The events of the week were slightly clouded by the attack at the National War Memorial and the Centre Block of Parliament on Oct. 22.  Our tour leader and various tour guides were deeply affected by the events to the point of breaking down in tears talking about it – noticeably a different response than some of the students, for whom Ottawa had been merely a location on the news until this trip.  Our visit to the National War Memorial was especially poignant as it was adorned with wreaths and surrounded by so many bouquets that some of my photos look as though they planted flower boxes in full bloom around the base of the monument.  Although we were in Ottawa for Hallowe’en, the lessons of Remembrance Day were at the foremost of everyone’s mind.

In addition to the Young Citizens Forum, I met with my provincial counterparts as well as Canada’s History to discuss the state of Heritage Fairs on a national level and ideas for 2017.  Many good things came from that meeting which will hopefully be realised in the next three years – stay tuned!

Furthermore, meeting my provincial counterparts (i.e. fellow chaperones) gave me the opportunity to learn from their experience, as I was the youngest, newest, and most naïve/optimistic adult face at the table.  Just being able to discuss our respective challenges and triumphs in our own provinces was a gift – it was evident that this type of face-to-face meeting was needed from our first meal together when we immediately started discussing Heritage Fairs before the first cups of coffee and tea had been served at Friday’s breakfast!

All students and adults together left the trip with a renewed appreciation for our shared Canadian heritage.  Whether it was trick-or-treating together or viewing our national capital or seeing clips of each other’s videos, it was clear that we have much in common – especially our mutual passion for our heritage and history.

Thank you to Canada’s History for facilitating such a program, and thank you to Ella and Dylan (along with their families, teachers, and school) for participating in Heritage Fairs and Young Citizens!

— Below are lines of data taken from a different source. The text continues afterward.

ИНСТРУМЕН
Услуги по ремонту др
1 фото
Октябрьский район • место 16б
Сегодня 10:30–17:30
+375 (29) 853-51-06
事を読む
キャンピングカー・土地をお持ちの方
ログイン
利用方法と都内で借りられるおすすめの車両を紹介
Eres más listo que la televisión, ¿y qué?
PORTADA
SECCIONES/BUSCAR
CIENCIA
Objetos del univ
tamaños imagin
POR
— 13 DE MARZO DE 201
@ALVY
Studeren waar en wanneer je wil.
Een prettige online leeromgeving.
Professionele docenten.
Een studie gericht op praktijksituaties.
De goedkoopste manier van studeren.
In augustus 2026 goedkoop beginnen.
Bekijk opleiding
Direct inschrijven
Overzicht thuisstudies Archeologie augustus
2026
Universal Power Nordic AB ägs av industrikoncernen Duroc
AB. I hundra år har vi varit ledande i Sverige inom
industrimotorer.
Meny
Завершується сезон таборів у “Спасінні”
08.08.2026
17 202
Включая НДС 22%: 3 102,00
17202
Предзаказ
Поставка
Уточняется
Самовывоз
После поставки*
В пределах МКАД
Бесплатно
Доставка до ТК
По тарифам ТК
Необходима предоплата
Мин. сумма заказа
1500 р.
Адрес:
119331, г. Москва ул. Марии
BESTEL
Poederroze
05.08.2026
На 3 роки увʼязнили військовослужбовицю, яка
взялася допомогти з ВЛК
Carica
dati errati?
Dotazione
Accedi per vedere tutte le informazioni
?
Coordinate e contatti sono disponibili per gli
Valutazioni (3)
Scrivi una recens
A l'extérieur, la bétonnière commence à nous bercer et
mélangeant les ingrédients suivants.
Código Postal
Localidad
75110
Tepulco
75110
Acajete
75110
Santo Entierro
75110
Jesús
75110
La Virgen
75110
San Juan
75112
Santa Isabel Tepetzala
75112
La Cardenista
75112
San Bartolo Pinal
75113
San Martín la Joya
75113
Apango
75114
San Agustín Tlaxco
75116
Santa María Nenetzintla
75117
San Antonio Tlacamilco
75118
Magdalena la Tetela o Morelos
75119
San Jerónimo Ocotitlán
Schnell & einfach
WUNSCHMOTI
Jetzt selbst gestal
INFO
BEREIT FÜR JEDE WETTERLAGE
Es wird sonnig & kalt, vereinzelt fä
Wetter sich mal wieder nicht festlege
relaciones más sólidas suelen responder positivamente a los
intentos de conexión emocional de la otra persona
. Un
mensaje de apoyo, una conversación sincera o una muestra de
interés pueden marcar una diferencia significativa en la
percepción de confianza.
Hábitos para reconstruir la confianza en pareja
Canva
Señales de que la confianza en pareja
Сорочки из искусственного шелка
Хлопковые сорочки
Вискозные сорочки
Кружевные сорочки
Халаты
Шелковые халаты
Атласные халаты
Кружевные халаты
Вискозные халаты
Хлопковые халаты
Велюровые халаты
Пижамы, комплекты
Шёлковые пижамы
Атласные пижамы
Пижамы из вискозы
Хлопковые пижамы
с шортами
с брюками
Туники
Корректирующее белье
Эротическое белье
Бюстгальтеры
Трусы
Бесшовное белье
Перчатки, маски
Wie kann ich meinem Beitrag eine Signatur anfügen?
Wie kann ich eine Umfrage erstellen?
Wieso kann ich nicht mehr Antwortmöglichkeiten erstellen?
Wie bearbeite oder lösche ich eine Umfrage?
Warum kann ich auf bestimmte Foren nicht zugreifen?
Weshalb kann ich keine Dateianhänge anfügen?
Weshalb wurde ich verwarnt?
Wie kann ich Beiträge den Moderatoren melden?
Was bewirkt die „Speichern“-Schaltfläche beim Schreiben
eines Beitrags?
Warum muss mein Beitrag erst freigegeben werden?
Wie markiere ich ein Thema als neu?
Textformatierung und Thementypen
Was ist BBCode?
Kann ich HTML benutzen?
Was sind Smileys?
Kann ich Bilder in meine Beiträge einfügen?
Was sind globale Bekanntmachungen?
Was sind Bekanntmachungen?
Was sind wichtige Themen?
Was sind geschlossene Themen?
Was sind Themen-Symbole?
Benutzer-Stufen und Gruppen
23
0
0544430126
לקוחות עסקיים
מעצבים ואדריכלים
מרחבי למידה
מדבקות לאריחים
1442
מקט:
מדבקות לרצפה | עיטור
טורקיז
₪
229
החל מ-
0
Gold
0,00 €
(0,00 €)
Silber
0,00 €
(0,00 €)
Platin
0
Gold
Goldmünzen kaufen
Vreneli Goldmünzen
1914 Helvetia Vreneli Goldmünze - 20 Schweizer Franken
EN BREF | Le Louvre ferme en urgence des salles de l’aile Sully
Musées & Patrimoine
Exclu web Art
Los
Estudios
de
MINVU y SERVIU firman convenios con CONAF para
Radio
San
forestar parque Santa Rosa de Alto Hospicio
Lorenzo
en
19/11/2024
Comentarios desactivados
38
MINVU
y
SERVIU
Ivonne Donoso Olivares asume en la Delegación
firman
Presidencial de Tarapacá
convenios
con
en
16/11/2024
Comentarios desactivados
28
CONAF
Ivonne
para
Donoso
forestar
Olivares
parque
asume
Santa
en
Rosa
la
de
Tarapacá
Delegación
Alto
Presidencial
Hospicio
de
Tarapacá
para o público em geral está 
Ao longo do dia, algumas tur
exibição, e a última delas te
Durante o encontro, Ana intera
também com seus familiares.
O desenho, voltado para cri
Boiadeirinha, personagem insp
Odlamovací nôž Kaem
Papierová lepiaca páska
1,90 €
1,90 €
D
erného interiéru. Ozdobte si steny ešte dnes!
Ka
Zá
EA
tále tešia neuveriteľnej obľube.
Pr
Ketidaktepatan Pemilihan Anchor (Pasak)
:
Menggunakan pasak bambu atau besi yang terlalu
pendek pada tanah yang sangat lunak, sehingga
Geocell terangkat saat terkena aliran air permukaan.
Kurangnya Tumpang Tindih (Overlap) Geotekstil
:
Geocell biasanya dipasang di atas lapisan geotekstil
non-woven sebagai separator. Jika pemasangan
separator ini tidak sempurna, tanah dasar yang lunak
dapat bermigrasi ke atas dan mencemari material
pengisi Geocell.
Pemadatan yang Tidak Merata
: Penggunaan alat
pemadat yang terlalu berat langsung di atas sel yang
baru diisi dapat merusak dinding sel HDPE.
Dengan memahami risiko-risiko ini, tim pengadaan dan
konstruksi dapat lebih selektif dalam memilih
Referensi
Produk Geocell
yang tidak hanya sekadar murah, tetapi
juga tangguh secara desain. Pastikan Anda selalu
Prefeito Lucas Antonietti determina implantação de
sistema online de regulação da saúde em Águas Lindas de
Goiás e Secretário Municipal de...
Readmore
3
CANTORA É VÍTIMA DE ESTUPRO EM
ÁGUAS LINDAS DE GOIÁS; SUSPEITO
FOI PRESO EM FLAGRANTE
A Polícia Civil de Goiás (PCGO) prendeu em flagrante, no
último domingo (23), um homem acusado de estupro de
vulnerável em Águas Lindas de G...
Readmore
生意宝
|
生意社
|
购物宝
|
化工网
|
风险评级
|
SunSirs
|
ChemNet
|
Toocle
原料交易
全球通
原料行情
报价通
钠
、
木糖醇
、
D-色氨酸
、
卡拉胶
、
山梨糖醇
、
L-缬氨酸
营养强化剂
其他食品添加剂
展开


On the trip, it was formally announced that the Young Citizens contest has been renewed for 2015, 2016, and 2017.   We will select our Saskatchewan students during the Regional Fairs season in April/May, giving this year’s entrants four to six weeks to create their videos before the deadline of June 5th, 2015. We at Heritage Saskatchewan look forward to seeing what this year’s students will create, what historical questions they will ask, and what stories they will tell us!